Codeforces Round 1006 (Div. 3) 补题+题解

A. New World, New Me, New Array

贪心的想每次都赋值一个 \(p\) 如果正好和为 \(k\) 则答案就是 \(k/p\) ，否则是 \(k/p+1\)。

#include<bits/stdc++.h>
using namespace std;
#define int long long
const int N = 1e6 + 10;

void solve() {
	int n, k, p;
	cin >> n >> k >> p;
	if (n * p < abs(k)) {
		cout << -1 << '\n';
		return;
	}
	int ans = abs(k / p);
	if (k % p != 0) ans++;
	cout << ans << '\n';
}

signed main() {
	ios::sync_with_stdio(0), cin.tie(0), cout.tie(0);
	int t = 1;
	cin >> t;
	while (t--)
		solve();
}

B. Having Been a Treasurer in the Past, I Help Goblins Deceive

简单地想，\(O(n)\) 扫描一遍记录前后各放多少个 "-" 会使子序列最多，直接计算即可。

#include<bits/stdc++.h>
using namespace std;
#define int long long
const int N = 1e6 + 10;

void solve() {
	string s;
	int n;
	cin >> n;
	cin >> s;
	int cnt = 0, cnt1 = 0;
	for (auto t : s) {
		if (t == '-') cnt++;
	}
	int mx = 0;
	cnt1 = s.size() - cnt;
	for (int i = 1; i <= cnt; i++) {
		int x = i, y = cnt - i;
		mx = max(mx, x * y);
	}
	cout << mx*cnt1 << '\n';
}

signed main() {
	ios::sync_with_stdio(0), cin.tie(0), cout.tie(0);
	int t = 1;
	cin >> t;
	while (t--)
		solve();
}

C. Creating Keys for StORages Has Become My Main Skill

贪心 ,\([0,n-1]\) 尽可能取，维护或值，如果恰好为 \(x\) 则是答案。否则尽可能修改大的将最后一项取为 \(x\),这样 \(MEX\) 最大。

#include<bits/stdc++.h>
using namespace std;
#define int long long
const int N = 1e6 + 10;

void solve() {
	int n, x;
	cin >> n >> x;
	int now = 0;
	vector<int> ans(n+10, 0);
	for (int i = 1; i < n; i ++ ) {
		if ((x | i) == x) {
			ans[i] = i;
			now |= i;
		}
	}
	if (now != x) {
		ans[n - 1] = x;
	}
	for (int i = 0; i < n; i ++ ) {
		cout << ans[i] << ' ';
	}
	cout << '\n';
}

signed main() {
	ios::sync_with_stdio(0), cin.tie(0), cout.tie(0);
	int t = 1;
	cin >> t;
	while (t--)
		solve();
}

D. For Wizards, the Exam Is Easy, but I Couldn't Handle It

很明显反转数的个数变化只与选择的区间有关，与区间外的数无关，区间的贡献则是区间中小于 \(l\) 的个数减去大于 \(l\) 的个数 。
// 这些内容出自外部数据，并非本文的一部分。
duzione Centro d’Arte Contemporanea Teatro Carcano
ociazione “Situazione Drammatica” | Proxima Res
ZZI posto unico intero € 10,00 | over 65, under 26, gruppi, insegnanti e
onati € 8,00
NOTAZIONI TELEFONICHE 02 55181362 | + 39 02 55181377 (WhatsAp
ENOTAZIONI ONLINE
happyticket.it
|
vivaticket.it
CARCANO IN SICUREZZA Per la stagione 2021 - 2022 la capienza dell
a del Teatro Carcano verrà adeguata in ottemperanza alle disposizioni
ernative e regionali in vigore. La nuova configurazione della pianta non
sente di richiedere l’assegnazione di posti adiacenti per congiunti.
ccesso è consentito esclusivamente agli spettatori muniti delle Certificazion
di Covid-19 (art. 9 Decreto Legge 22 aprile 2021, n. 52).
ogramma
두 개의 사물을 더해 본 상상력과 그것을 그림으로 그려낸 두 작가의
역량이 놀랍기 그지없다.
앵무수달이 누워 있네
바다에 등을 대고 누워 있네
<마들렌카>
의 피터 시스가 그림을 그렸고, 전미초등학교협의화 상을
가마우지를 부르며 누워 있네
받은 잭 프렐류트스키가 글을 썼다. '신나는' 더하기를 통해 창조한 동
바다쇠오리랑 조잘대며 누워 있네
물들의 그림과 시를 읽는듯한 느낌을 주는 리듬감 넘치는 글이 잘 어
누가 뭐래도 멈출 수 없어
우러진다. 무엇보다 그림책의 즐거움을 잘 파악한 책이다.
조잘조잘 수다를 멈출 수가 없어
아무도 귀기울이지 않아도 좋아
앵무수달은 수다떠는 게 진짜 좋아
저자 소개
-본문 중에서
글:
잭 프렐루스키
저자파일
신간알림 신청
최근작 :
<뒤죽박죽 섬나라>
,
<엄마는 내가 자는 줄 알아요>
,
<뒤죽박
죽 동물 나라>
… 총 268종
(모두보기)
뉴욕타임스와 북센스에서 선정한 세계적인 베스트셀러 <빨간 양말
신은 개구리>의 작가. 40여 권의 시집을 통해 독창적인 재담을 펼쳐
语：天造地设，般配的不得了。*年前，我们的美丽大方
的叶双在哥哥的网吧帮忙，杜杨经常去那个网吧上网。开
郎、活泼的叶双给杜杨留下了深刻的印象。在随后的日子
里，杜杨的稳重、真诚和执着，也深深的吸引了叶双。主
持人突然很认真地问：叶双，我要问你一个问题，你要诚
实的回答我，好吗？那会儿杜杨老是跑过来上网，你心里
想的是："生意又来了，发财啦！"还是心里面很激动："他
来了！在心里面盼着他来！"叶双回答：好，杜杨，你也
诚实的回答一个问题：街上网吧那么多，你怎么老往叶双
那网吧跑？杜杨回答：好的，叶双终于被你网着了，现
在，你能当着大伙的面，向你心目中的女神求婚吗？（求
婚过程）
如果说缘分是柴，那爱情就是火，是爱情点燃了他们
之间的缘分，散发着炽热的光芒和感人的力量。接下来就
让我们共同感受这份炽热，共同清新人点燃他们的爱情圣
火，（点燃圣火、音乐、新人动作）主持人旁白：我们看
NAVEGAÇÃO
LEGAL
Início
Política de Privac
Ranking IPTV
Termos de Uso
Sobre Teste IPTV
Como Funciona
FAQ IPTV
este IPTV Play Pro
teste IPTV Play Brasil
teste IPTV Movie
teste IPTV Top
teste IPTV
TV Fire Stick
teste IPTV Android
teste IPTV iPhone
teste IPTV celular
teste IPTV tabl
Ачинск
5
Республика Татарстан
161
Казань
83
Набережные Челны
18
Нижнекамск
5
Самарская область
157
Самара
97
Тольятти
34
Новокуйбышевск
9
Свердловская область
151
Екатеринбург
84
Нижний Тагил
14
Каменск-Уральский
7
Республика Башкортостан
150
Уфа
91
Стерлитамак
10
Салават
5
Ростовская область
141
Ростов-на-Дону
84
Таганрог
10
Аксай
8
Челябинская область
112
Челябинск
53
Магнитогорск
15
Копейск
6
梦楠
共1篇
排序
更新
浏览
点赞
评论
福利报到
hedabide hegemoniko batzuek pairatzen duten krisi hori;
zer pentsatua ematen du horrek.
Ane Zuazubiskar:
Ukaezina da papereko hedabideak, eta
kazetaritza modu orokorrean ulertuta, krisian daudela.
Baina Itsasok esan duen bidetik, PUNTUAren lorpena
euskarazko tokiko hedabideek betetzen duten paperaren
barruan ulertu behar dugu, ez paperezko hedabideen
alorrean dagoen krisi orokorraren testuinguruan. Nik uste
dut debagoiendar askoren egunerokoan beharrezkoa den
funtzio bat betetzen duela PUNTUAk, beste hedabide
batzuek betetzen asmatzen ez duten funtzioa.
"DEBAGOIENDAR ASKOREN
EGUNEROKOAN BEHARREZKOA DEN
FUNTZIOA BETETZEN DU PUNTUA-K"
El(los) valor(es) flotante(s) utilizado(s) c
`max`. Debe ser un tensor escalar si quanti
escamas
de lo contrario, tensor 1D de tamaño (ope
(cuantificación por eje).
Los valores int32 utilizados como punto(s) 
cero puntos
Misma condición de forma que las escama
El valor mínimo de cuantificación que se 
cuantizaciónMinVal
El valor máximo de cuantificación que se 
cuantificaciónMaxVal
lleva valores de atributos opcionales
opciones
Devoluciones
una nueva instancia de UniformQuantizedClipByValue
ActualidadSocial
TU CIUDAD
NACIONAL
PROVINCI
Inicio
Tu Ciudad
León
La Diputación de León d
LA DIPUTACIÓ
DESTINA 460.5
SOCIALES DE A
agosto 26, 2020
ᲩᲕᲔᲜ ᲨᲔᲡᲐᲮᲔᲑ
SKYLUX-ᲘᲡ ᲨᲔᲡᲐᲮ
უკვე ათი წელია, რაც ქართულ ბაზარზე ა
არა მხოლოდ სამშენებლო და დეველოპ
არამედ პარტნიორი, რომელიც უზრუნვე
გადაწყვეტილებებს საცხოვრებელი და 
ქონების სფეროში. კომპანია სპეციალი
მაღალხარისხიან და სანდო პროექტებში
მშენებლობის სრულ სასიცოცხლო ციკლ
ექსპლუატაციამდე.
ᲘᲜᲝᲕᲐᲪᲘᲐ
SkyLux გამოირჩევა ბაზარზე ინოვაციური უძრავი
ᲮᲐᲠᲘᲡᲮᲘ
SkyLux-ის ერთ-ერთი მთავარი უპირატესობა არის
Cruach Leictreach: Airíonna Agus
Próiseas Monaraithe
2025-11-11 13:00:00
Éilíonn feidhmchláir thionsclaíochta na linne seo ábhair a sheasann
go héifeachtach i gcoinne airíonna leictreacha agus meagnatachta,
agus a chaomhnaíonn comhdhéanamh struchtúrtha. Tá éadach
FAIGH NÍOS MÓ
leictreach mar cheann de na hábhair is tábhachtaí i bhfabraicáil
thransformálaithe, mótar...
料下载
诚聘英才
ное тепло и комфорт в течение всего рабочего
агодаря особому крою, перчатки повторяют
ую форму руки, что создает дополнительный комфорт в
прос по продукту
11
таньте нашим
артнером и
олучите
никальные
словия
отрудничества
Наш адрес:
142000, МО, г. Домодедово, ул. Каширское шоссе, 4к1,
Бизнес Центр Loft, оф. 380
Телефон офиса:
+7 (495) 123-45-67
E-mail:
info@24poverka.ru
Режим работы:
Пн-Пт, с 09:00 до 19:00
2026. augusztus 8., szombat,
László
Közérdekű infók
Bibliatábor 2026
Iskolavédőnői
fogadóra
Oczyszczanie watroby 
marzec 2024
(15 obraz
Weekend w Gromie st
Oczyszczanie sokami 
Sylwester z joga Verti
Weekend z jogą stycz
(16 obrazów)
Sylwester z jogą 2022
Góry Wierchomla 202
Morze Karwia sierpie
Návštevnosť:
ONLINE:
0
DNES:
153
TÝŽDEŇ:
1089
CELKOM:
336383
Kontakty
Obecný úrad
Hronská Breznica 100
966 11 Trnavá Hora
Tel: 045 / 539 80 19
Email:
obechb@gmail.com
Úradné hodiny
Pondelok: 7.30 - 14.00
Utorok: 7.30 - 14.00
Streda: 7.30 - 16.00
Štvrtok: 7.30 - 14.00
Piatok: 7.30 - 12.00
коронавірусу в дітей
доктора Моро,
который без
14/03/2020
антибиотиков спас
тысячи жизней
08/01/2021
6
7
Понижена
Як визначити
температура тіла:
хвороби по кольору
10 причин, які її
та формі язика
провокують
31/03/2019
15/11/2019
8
\(n^2\) 暴力枚举，在过程中记下 \([l,r]\) 区间中大于 \(l\) 和小于 \(l\) 的个数,然后统计贡献最大的区间便是答案。

#include<bits/stdc++.h>
using namespace std;
#define int long long
const int N = 1e6 + 10;

void solve() {
	int n;
	cin >> n;
	vector<int> a(n + 1);
	for (int i = 1; i <= n; i++) {
		cin >> a[i];
	}
	int ans = 0;
	pair<int, int> anss;
	for (int l = 1; l <= n; l++) {
		int x = 0, y = 0;
		for (int r = l; r <= n; r++) {
			if (a[r] > a[l]) x++;
			if (a[r] < a[l]) y++;
			if (y - x >= ans) {
				ans = y - x;
				anss.first = l, anss.second = r;
			}
		}
	}
	cout << anss.first << ' ' << anss.second << '\n';
}

signed main() {
	ios::sync_with_stdio(0), cin.tie(0), cout.tie(0);
	int t = 1;
	cin >> t;
	while (t--)
		solve();
}

E. Do You Love Your Hero and His Two-Hit Multi-Target Attacks?

大致题意：Akito需要在坐标系中放置\(n\) 根法杖，且这些法杖的位置必须是不同的整数坐标点。放置后，恰好有\(k\) 对法杖位于同一条水平线或垂直线上。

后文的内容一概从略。